WHAT SCOPED DELEGATION ACTUALLY IS
Account abstraction (Ethereum's ERC-4337, finalized 2023) lets a wallet be a smart contract, not just a keypair. The owner can write rules: this delegate key can spend up to $50/day, only to addresses on this allowlist, only for the next 24 hours. The agent holds the delegate key; the master key stays with the human. Revocation is one on-chain transaction.
ON-CHAIN IDENTITY FOR NON-HUMANS
When an agent transacts, the counterparty wants to know what it is — a verified Anthropic agent, an unaffiliated bot, a known scammer's reused address. Standards like ERC-6551 (token-bound accounts) and DID frameworks attach reputation and provenance to the wallet itself, so an agent's history travels with it across services.

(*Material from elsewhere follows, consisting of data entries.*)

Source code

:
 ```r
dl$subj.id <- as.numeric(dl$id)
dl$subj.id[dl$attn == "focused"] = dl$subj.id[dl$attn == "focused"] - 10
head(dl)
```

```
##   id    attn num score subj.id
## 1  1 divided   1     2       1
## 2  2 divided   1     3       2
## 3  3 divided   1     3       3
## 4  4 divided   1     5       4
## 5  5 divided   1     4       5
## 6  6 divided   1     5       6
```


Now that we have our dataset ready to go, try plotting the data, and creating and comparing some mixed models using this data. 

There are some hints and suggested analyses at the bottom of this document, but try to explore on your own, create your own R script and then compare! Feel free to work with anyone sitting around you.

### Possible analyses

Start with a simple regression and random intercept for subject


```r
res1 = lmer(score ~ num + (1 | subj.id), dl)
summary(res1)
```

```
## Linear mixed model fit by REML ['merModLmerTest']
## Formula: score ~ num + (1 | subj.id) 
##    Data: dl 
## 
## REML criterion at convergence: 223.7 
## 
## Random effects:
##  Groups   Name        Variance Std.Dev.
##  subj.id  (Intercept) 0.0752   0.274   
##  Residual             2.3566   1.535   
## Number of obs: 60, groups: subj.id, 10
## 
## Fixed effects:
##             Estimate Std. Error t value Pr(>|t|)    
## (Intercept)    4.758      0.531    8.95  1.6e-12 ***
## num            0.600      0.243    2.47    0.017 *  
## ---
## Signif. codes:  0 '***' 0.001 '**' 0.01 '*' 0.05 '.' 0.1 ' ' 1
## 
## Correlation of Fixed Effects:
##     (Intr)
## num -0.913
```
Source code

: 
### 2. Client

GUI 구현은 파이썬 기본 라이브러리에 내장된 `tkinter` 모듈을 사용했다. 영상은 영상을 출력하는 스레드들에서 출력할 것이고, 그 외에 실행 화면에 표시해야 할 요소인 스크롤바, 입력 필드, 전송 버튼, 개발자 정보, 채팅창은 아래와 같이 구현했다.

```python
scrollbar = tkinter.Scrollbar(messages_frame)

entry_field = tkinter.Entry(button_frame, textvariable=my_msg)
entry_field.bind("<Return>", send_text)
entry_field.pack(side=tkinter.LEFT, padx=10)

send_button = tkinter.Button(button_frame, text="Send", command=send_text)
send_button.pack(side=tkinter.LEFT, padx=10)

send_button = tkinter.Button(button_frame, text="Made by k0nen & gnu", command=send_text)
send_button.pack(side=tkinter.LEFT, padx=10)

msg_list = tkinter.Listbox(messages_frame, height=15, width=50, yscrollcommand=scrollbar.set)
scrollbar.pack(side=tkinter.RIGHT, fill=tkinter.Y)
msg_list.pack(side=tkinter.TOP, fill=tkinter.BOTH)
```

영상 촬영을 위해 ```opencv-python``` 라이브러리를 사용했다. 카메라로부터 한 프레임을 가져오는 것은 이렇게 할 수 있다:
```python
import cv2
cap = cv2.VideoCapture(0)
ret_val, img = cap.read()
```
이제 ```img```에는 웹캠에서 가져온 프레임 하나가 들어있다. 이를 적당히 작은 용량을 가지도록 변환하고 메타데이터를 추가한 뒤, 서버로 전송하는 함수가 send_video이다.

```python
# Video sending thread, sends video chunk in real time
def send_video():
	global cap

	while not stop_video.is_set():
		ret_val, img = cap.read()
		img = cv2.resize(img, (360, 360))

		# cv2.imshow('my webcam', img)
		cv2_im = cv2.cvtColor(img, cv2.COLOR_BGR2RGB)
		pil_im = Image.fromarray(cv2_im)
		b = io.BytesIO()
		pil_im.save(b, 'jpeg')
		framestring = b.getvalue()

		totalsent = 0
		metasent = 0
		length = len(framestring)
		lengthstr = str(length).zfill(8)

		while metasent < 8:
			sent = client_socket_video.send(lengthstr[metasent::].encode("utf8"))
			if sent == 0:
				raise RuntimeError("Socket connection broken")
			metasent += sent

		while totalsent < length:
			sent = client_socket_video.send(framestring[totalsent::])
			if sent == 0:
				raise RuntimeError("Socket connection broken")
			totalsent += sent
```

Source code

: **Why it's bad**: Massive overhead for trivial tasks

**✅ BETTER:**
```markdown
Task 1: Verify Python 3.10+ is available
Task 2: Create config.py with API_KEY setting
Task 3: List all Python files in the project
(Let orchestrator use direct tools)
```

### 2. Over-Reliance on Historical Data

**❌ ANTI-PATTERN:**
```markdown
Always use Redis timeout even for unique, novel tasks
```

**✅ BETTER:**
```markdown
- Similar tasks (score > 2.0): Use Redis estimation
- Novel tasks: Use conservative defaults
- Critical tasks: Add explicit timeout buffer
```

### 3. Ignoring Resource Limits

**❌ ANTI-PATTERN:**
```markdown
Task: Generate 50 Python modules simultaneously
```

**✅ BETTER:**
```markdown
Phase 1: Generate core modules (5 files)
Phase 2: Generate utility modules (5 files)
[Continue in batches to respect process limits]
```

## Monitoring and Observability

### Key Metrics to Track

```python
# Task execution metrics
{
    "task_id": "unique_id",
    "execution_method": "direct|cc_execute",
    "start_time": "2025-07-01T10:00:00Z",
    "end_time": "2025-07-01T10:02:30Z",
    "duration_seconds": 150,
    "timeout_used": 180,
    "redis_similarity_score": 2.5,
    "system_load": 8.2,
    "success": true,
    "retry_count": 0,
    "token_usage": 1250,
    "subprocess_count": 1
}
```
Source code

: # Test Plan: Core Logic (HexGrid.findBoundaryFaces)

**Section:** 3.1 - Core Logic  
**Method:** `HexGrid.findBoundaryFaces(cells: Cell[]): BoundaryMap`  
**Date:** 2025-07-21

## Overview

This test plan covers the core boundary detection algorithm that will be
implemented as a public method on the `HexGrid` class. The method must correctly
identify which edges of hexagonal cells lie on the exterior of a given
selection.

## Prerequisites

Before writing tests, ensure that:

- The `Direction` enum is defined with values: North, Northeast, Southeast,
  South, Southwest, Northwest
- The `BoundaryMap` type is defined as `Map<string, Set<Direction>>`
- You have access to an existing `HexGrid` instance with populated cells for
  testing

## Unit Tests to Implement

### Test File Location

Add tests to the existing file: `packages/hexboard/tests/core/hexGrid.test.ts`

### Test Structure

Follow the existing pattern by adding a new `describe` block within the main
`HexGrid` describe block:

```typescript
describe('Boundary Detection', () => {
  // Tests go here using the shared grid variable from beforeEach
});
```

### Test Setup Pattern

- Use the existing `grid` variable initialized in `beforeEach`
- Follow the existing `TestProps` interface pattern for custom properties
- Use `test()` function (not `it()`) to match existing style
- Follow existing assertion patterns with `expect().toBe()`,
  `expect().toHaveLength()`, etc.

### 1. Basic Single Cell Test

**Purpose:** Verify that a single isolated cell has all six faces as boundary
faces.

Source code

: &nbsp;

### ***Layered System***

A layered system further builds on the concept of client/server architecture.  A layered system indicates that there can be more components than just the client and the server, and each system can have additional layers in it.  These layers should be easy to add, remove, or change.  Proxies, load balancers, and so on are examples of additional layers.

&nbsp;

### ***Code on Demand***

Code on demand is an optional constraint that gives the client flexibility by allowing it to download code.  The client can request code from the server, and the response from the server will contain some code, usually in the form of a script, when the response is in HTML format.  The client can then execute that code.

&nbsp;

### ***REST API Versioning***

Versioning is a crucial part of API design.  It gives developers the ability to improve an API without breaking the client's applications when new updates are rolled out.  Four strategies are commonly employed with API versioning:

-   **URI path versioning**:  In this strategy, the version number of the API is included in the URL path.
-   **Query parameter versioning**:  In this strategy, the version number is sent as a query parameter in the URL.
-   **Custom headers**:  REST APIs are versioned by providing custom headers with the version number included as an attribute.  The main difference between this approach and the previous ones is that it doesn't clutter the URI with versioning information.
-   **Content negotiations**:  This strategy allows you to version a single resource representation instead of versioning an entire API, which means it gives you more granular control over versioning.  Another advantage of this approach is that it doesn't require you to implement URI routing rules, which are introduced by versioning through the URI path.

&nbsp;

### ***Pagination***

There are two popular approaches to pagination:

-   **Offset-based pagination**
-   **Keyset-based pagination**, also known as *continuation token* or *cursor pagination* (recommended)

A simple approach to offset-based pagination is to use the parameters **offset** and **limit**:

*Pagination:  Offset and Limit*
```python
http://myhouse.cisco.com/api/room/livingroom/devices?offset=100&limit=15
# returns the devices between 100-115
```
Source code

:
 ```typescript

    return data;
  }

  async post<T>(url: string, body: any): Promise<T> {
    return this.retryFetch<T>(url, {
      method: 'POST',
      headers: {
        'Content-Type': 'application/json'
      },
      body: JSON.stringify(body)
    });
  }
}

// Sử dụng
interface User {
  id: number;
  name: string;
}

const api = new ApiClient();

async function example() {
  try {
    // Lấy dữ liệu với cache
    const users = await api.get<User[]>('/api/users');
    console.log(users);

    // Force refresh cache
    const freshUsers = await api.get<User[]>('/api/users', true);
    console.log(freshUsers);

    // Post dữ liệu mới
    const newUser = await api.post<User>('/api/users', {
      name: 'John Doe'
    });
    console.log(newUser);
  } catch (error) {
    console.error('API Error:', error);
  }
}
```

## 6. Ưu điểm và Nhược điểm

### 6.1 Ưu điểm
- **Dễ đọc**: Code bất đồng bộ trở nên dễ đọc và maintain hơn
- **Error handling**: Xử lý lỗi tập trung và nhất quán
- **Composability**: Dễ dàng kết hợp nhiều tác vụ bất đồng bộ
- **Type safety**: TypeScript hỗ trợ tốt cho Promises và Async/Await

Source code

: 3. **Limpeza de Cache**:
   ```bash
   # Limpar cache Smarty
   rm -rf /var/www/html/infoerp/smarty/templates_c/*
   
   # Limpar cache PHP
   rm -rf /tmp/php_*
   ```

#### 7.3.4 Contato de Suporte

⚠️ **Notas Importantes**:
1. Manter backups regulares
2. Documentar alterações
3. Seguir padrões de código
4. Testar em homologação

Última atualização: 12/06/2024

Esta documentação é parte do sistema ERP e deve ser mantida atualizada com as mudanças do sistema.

THE PRINCIPAL-AGENT PROBLEM, ON-CHAIN
Economists have studied delegated authority for a century: a steward acting on a principal's behalf will sometimes take actions the principal wouldn't approve. With humans, courts and contracts handle the abuse. With autonomous code spending money, the only enforcement is what the smart contract permits before the fact — there is no clawback, no court, no insurance.
THE KILLER-APP HISTORY
Every major computing wave found a payment-shaped killer app: PCs got spreadsheets, the web got e-commerce, smartphones got ride-sharing. Crypto has spent fifteen years searching for one beyond speculation. Agent-to-agent micropayments — machines hiring machines — is the first use case where the rails' specific properties (programmable, permissionless, sub-cent) match a workload no incumbent system can serve.